Quote all of the following lines word for word.

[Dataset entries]
━━━━━━

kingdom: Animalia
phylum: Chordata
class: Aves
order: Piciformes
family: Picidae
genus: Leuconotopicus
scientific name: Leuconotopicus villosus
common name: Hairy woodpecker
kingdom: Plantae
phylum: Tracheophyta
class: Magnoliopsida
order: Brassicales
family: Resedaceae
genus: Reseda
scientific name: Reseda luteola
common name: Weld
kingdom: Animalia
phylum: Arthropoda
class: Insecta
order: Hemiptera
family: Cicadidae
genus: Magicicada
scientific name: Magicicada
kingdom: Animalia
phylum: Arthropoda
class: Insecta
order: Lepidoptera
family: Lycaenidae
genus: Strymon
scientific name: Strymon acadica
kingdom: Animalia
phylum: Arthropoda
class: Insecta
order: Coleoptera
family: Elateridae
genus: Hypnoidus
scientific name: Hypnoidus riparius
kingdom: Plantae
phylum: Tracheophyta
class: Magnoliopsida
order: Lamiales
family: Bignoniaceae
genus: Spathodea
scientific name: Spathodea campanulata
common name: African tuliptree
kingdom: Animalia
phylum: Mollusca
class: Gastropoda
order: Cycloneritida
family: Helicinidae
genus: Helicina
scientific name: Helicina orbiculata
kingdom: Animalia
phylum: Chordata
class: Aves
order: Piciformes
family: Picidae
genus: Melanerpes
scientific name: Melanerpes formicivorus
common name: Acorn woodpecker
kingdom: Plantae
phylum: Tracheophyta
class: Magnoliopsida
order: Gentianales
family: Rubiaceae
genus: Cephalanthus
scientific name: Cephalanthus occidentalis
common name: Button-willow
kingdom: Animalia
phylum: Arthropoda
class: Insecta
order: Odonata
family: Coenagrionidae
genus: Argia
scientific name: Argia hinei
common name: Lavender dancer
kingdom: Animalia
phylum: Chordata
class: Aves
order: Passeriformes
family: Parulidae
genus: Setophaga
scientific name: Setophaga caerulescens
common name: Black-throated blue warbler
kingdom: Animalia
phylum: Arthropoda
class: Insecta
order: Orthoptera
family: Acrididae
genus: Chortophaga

━━━━━━

§ CORRECT OUTPUT
kingdom: Animalia
phylum: Chordata
class: Aves
order: Piciformes
family: Picidae
genus: Leuconotopicus
scientific name: Leuconotopicus villosus
common name: Hairy woodpecker
kingdom: Plantae
phylum: Tracheophyta
class: Magnoliopsida
order: Brassicales
family: Resedaceae
genus: Reseda
scientific name: Reseda luteola
common name: Weld
kingdom: Animalia
phylum: Arthropoda
class: Insecta
order: Hemiptera
family: Cicadidae
genus: Magicicada
scientific name: Magicicada
kingdom: Animalia
phylum: Arthropoda
class: Insecta
order: Lepidoptera
family: Lycaenidae
genus: Strymon
scientific name: Strymon acadica
kingdom: Animalia
phylum: Arthropoda
class: Insecta
order: Coleoptera
family: Elateridae
genus: Hypnoidus
scientific name: Hypnoidus riparius
kingdom: Plantae
phylum: Tracheophyta
class: Magnoliopsida
order: Lamiales
family: Bignoniaceae
genus: Spathodea
scientific name: Spathodea campanulata
common name: African tuliptree
kingdom: Animalia
phylum: Mollusca
class: Gastropoda
order: Cycloneritida
family: Helicinidae
genus: Helicina
scientific name: Helicina orbiculata
kingdom: Animalia
phylum: Chordata
class: Aves
order: Piciformes
family: Picidae
genus: Melanerpes
scientific name: Melanerpes formicivorus
common name: Acorn woodpecker
kingdom: Plantae
phylum: Tracheophyta
class: Magnoliopsida
order: Gentianales
family: Rubiaceae
genus: Cephalanthus
scientific name: Cephalanthus occidentalis
common name: Button-willow
kingdom: Animalia
phylum: Arthropoda
class: Insecta
order: Odonata
family: Coenagrionidae
genus: Argia
scientific name: Argia hinei
common name: Lavender dancer
kingdom: Animalia
phylum: Chordata
class: Aves
order: Passeriformes
family: Parulidae
genus: Setophaga
scientific name: Setophaga caerulescens
common name: Black-throated blue warbler
kingdom: Animalia
phylum: Arthropoda
class: Insecta
order: Orthoptera
family: Acrididae
genus: Chortophaga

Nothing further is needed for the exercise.